● PROBLEM REQUIREMENTS:
Report all lines from the entries below in which "esistere" appears.

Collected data

──────

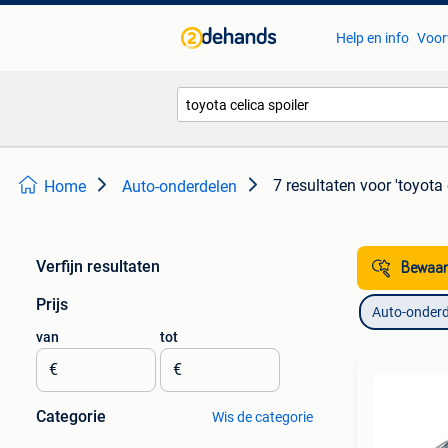
Help en info
Voor
7 resultaten
voor 'toyota 
Home
Auto-onderdelen
Verfijn resultaten
Bewaar
Prijs
Auto-onderd
van
tot
€
€
Categorie
Wis de categorie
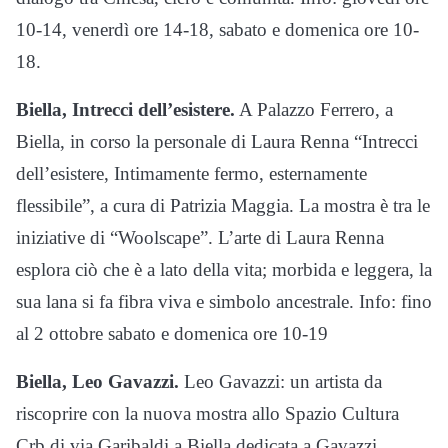
10-14, venerdì ore 14-18, sabato e domenica ore 10-
18.
Biella, Intrecci dell’esistere.
A Palazzo Ferrero, a
Biella, in corso la personale di Laura Renna “Intrecci
dell’esistere, Intimamente fermo, esternamente
flessibile”, a cura di Patrizia Maggia. La mostra è tra le
iniziative di “Woolscape”. L’arte di Laura Renna
esplora ciò che è a lato della vita; morbida e leggera, la
sua lana si fa fibra viva e simbolo ancestrale. Info: fino
al 2 ottobre sabato e domenica ore 10-19
Biella, Leo Gavazzi.
Leo Gavazzi: un artista da
riscoprire con la nuova mostra allo Spazio Cultura
Crb di via Garibaldi a Biella dedicata a Gavazzi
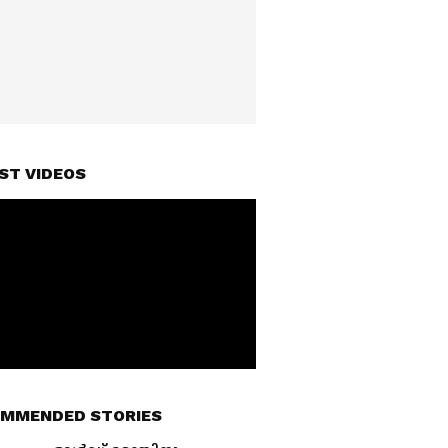
ST VIDEOS
MMENDED STORIES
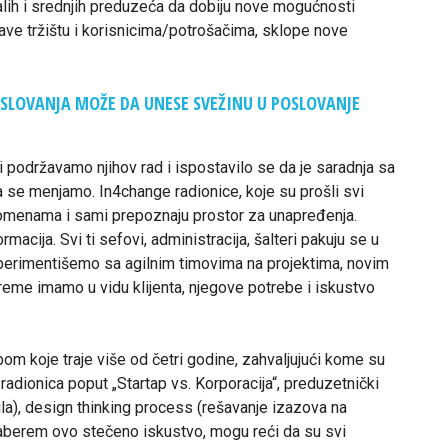
alih i srednjih preduzeća da dobiju nove mogućnosti
ave tržištu i korisnicima/potrošačima, sklope nove
SLOVANJA MOŽE DA UNESE SVEŽINU U POSLOVANJE
 podržavamo njihov rad i ispostavilo se da je saradnja sa
a se menjamo. In4change radionice, koje su prošli svi
romenama i sami prepoznaju prostor za unapređenja.
acija. Svi ti sefovi, administracija, šalteri pakuju se u
perimentišemo sa agilnim timovima na projektima, novim
vreme imamo u vidu klijenta, njegove potrebe i iskustvo
m koje traje više od četri godine, zahvaljujući kome su
 radionica poput „Startap vs. Korporacija“, preduzetnički
gla), design thinking process (rešavanje izazova na
saberem ovo stečeno iskustvo, mogu reći da su svi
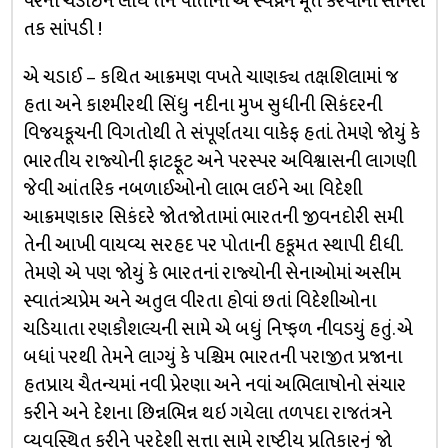
પરની ચડાઈને લીધે તેને પોતાના એ સ્વપ્નને મૂર્ત કરવાની સોનેરી
તક સાંપડી !
એ ચડાઈ – કથિત આક્રમણ વખતે ચાણક્ય તક્ષશિલામાં જ
હતા અને કાશ્મીરથી સિંધુ નદીના મુખ સુધીની સિકંદરની
વિજયકૂચની વિગતોથી તે સંપૂર્ણતયા વાકેફ હતાં. તેમણે જોયું કે
ભારતીય રાજ્યોની ફાટફૂટ અને પરસ્પર અવિશ્વાસની લાગણી
જેવી આંતરિક નબળાઈઓનો લાભ લઈને આ વિદેશી
આક્રમણકાર સિકંદરે જોતજોતામાં ભારતની જીવનદોરી સમી
તેની આખી વાયવ્ય સરહદ પર પોતાની હકૂમત સ્થાપી દીધી.
તેમણે એ પણ જોયું કે ભારતનાં રાજ્યોની સેનાઓમાં અસીમ
સ્વાતંત્ર્યપ્રેમ અને અતુલ વીરતા હોવાં છતાં વિદેશીઓના
ચડિયાતા રણકૌશલ્યની સામે એ બધું નિષ્ફળ નીવડયું હતું. એ
બધાં પરથી તેમને લાગ્યું કે પશ્ચિમ ભારતની પરાજીત પ્રજાના
હતપ્રાય ચૈતન્યમાં નવી પ્રેરણા અને નવાં અભિલાષોનો સંચાર
કરીને અને દેશના છિન્નભિન્ન થઇ ગયેલા તળપદા રાજતંત્રને
વ્યવસ્થિત કરીને પરદેશી સત્તા સામે રાષ્ટ્રીય પ્રતિકારનું જો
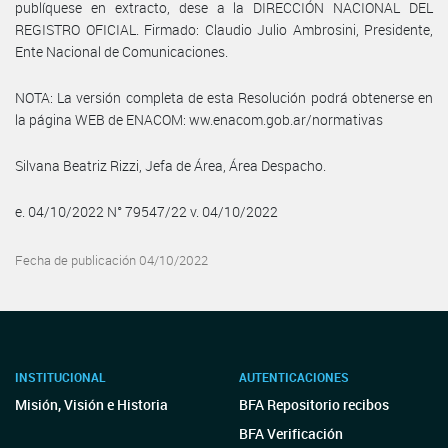
publíquese en extracto, dese a la DIRECCIÓN NACIONAL DEL
REGISTRO OFICIAL. Firmado: Claudio Julio Ambrosini, Presidente,
Ente Nacional de Comunicaciones.
NOTA: La versión completa de esta Resolución podrá obtenerse en
la página WEB de ENACOM: ww.enacom.gob.ar/normativas
Silvana Beatriz Rizzi, Jefa de Área, Área Despacho.
e. 04/10/2022 N° 79547/22 v. 04/10/2022
Fecha de publicación 04/10/2022
INSTITUCIONAL
AUTENTICACIONES
Misión, Visión e Historia
BFA Repositorio recibos
BFA Verificación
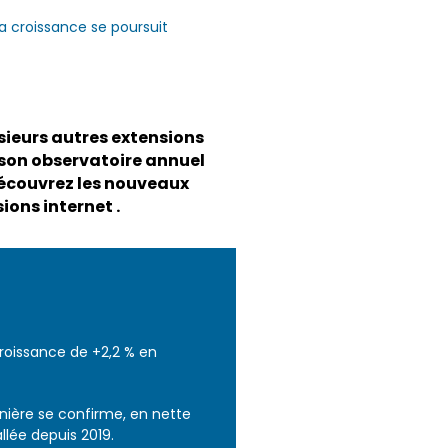
 croissance se poursuit
usieurs autres extensions
e son observatoire annuel
Découvrez les nouveaux
ions internet .
oissance de +2,2 % en
rnière se confirme, en nette
llée depuis 2019.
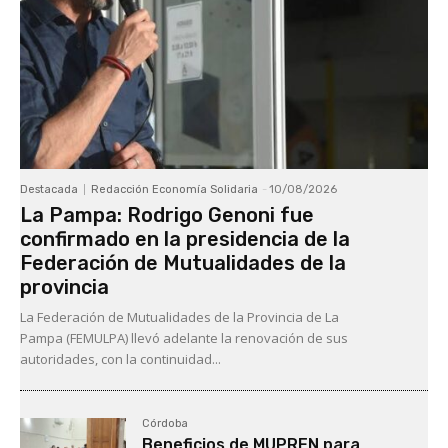
Destacada
Redacción Economía Solidaria
-
10/08/2026
La Pampa: Rodrigo Genoni fue
confirmado en la presidencia de la
Federación de Mutualidades de la
provincia
La Federación de Mutualidades de la Provincia de La
Pampa (FEMULPA) llevó adelante la renovación de sus
autoridades, con la continuidad...
Córdoba
Beneficios de MUPREN para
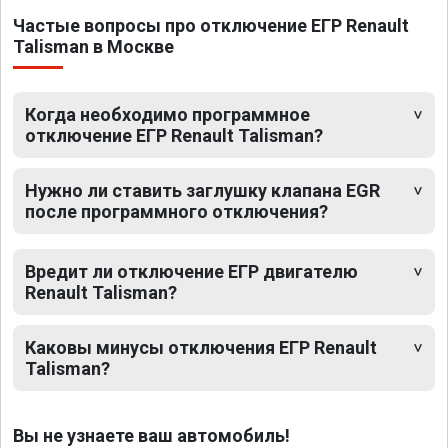
Частые вопросы про отключение ЕГР Renault
Talisman в Москве
Когда необходимо программное
отключение ЕГР Renault Talisman?
Нужно ли ставить заглушку клапана EGR
после программного отключения?
Вредит ли отключение ЕГР двигателю
Renault Talisman?
Каковы минусы отключения ЕГР Renault
Talisman?
Вы не узнаете ваш автомобиль!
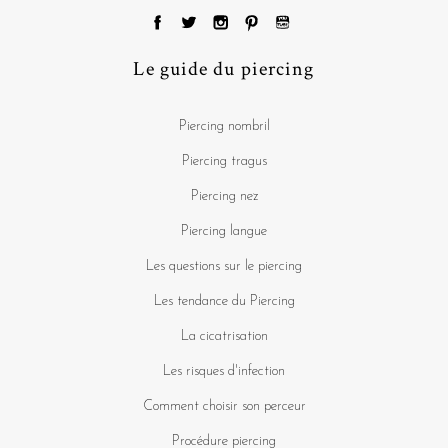
Le guide du piercing
Piercing nombril
Piercing tragus
Piercing nez
Piercing langue
Les questions sur le piercing
Les tendance du Piercing
La cicatrisation
Les risques d'infection
Comment choisir son perceur
Procédure piercing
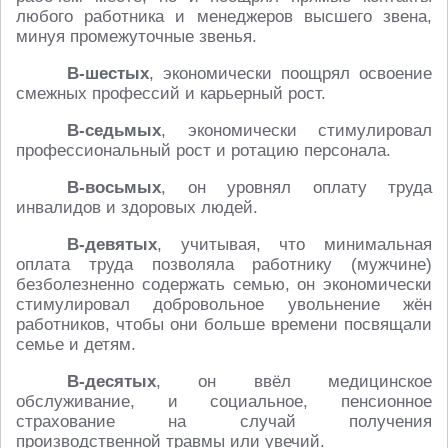
любого работника и менеджеров высшего звена,
минуя промежуточные звенья.
В-шестых
, экономически поощрял освоение
смежных профессий и карьерный рост.
В-седьмых
, экономически стимулировал
профессиональный рост и ротацию персонала.
В-восьмых
, он уровнял оплату труда
инвалидов и здоровых людей.
В-девятых
, учитывая, что минимальная
оплата труда позволяла работнику (мужчине)
безболезненно содержать семью, он экономически
стимулировал добровольное увольнение жён
работников, чтобы они больше времени посвящали
семье и детям.
В-десятых
, он ввёл медицинское
обслуживание, и социальное, пенсионное
страхование на случай получения
производственной травмы или увечий.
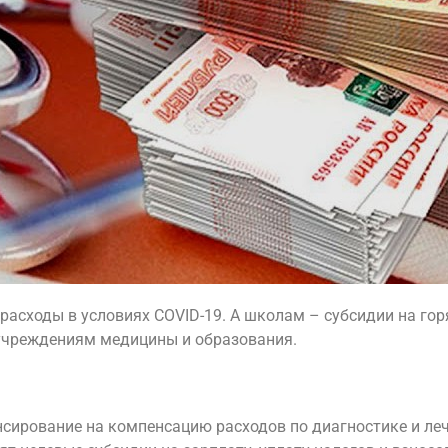
асходы в условиях COVID-19. А школам – субсидии на гор
учреждениям медицины и образования.
сирование на компенсацию расходов по диагностике и ле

──────

● WRITTEN ANSWER:
Biella, Intrecci dell’esistere.
dell’esistere, Intimamente fermo, esternamente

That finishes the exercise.